Bad Cam Chain Tensioners as a Cause of Cam Failures
This is actually funny. How could the two be related? Not only that, but only the very early tensioners went bad prematurely, and then only by backing off their tension to the point that the very massive link plate cam chain made its presence known audibly. A very minor thing, really. The updated tensioners, which I was already installing as a dealer tech in 1983, simply had a slightly thicker shaft. You know how they worked, don't you? Think of a screen door closer. Remember that you could prop the screen door open temporarily by sliding a tiny plate down the full length of the closer's shaft?

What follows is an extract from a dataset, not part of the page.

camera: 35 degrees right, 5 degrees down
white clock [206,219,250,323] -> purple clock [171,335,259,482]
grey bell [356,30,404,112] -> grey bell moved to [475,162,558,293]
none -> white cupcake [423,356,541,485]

Then when you wanted the closer to work normally again, you slid the little plate all the way the other way. The V4 cam chain tensioner worked just like that. As the chain wore, a shaft slid through a plate that was cocked to grip the shaft. During installation or removal, the tech merely uncocked the plate to retract the shaft. The updated tensioner was exactly the same except it had a thicker shaft, I suppose to offer more surface area to the gripping plate.

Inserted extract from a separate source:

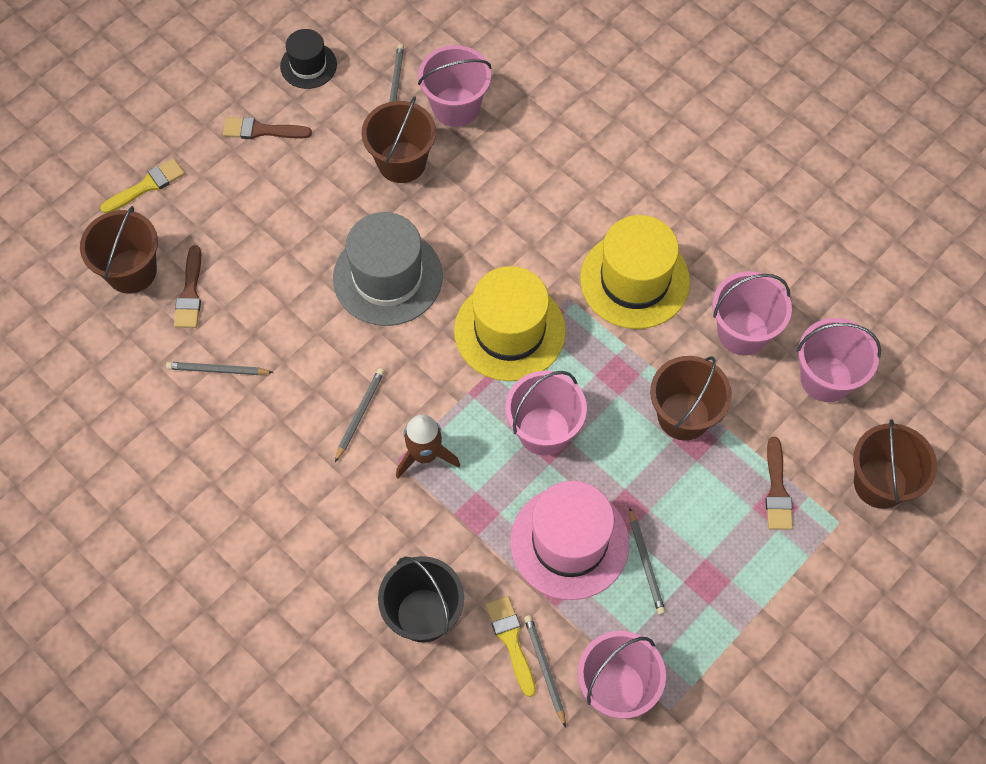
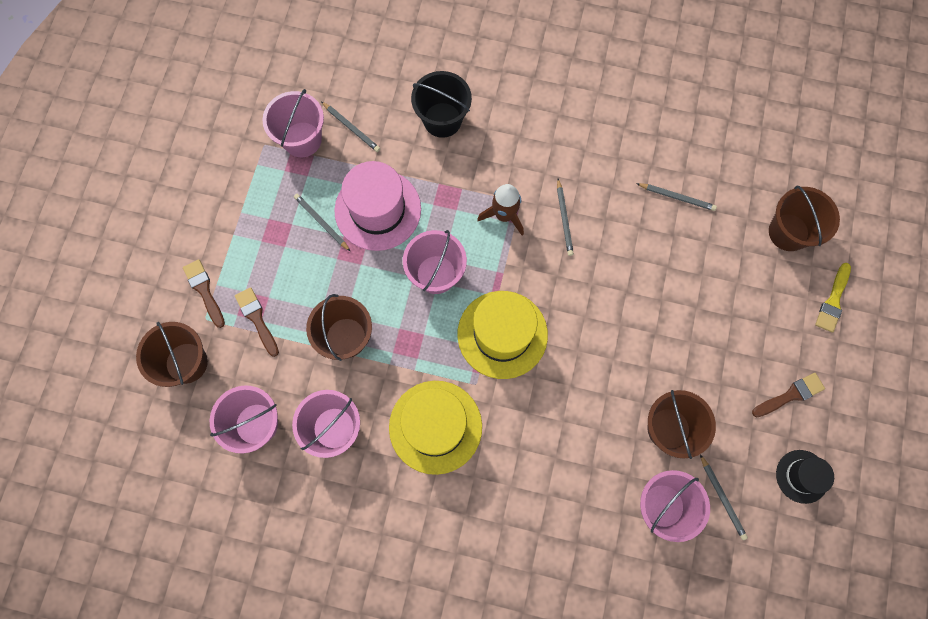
camera: 150 degrees right, 10 degrees up
grey pencil [166,362,273,375] -> grey pencil turned 45 degrees clockwise [636,183,717,211]
brown brush [174,245,201,328] -> brown brush moved to [183,259,225,328]
grey hat [333,212,443,326] -> none
yellow brush [486,596,536,697] -> none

Final Solution The Special Valve Adjustment Tool
Let's cut to the chase. Honda themselves changed their mind about this tool, as Ryder dutifully mentions. The whole cam tool thing was corporate coverup, that is, a way to blame someone, and that someone was their dealers (which OEMs have a track record of doing, by the way. There were some abnormally loose cam bearings in 1982. Techs approached those unique few bikes with a totally different solution, hand-fitting sanded down bearings, and Honda later produced a special kit. I did this myself. There is no relation between loose cam bearings, which appeared on only a few hundred bikes at most, with cam failures that went on for the whole series of 1st gen 750s and 1100s. Related to this, I suspect Ryder borrowed some ideas from my website, which existed at least 7 years before his book did, when he speaks of this tool. The information is in a very obscure dealer bulletin (not even a bulletin but a mechanic's newsletter that no one reads) available only to authorized dealers. In any event, he seems to agree with me about the tool being bogus specifically because the bulletin that accompanied the tool's release specifiies a change to higher engine idles, on all models, something that an experienced technician would associate as I did with tighter than normal valve clearances.

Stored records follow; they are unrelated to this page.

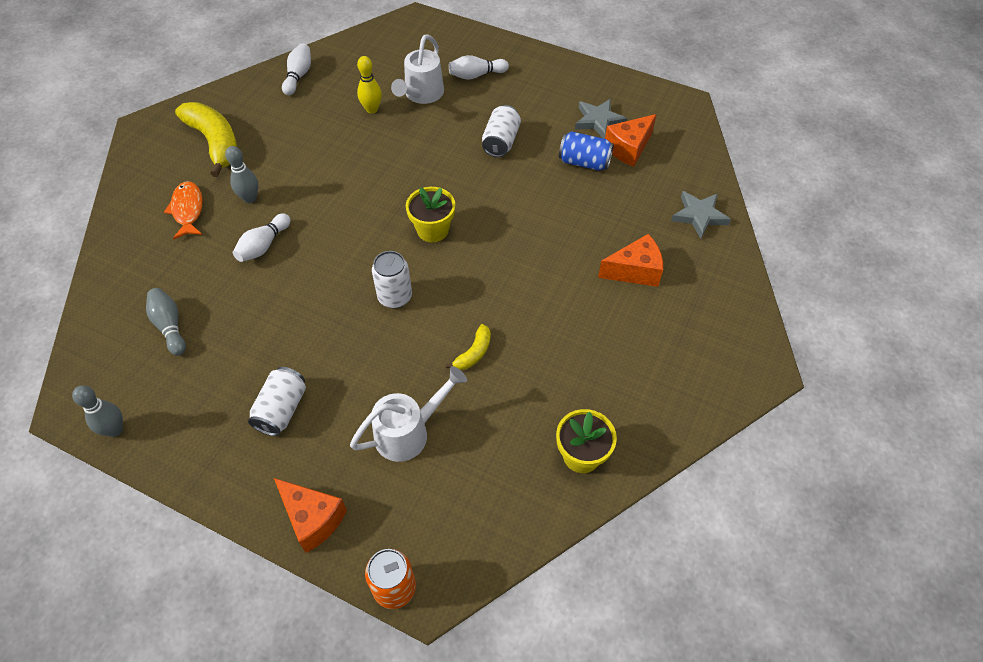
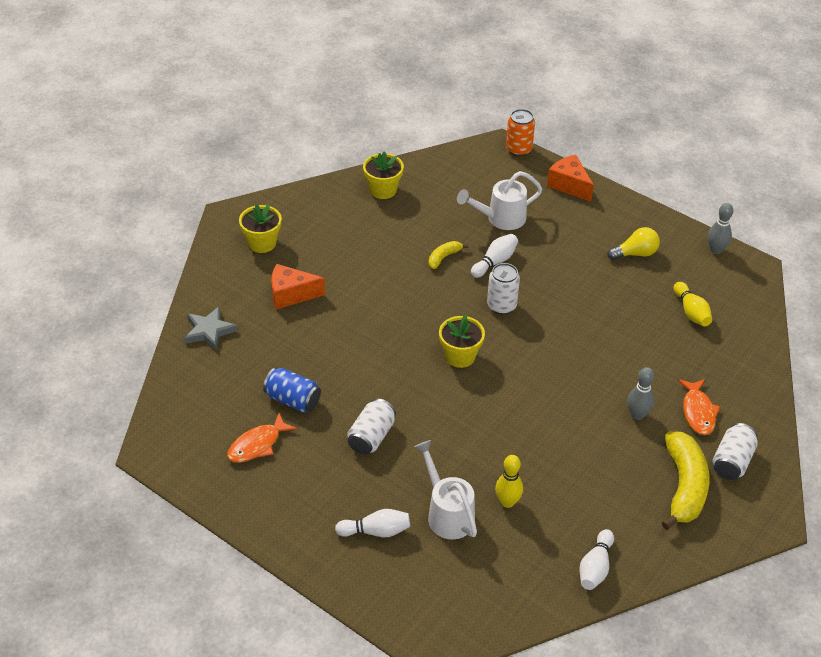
camera: 170 degrees left, 10 degrees down
grey bowling pin [146,288,186,356] -> yellow bowling pin [674,282,712,326]
yellow banana [175,102,238,177] -> yellow banana turned 150 degrees counterclockwise [662,431,710,530]
white bowling pin [233,213,291,262] -> white bowling pin moved to [471,234,518,278]
white can [248,367,306,436] -> white can moved to [712,423,758,480]
white watering can [391,34,444,104] -> white watering can turned 60 degrees counterclockwise [414,440,477,539]
grey star [575,99,627,139] -> orange fish [227,413,297,463]
orange cheese [605,114,657,167] -> none
none -> yellow flower pot [239,204,282,253]
none -> yellow light bulb [607,227,660,260]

Honda's Replacement of the Early Production Run 1982 Cams and Bearings
There never was a program for this. We (I was at the factory handing parts out, that was my job) learned of Japan's -330 (I think that's the right number, see my article) bearings and -990 cams and were suggesting their use to dealers and occasionally authorizing this under warranty auspices, but there was no program, and very very few wholesale replacements. And again, it was for only the first couple hundred 82 models, to bring them to the same spec as all the later ones were by then and would be later. In other words, normal 0.003" clearance instead of the 0.005-0.006" that was common on some very early units out of the chute. Please note that 0.003" is still quite loose for a cam, but every manufacturer before and since has worked to the same spec. The DOHC fours prior to the V4, the CBRs after. Cam bearing clearance has nothing to do with cam failure, only in some cases engine noise.
I realize this critique may sound harsh and self-serving, but ss good as Julian Ryder's book is, I doubt he was there when ths stuff happened, judging by these mistakes. A good read nonetheless, and a book well worth getting, from the historical perspective, excellent writing, and technical interest.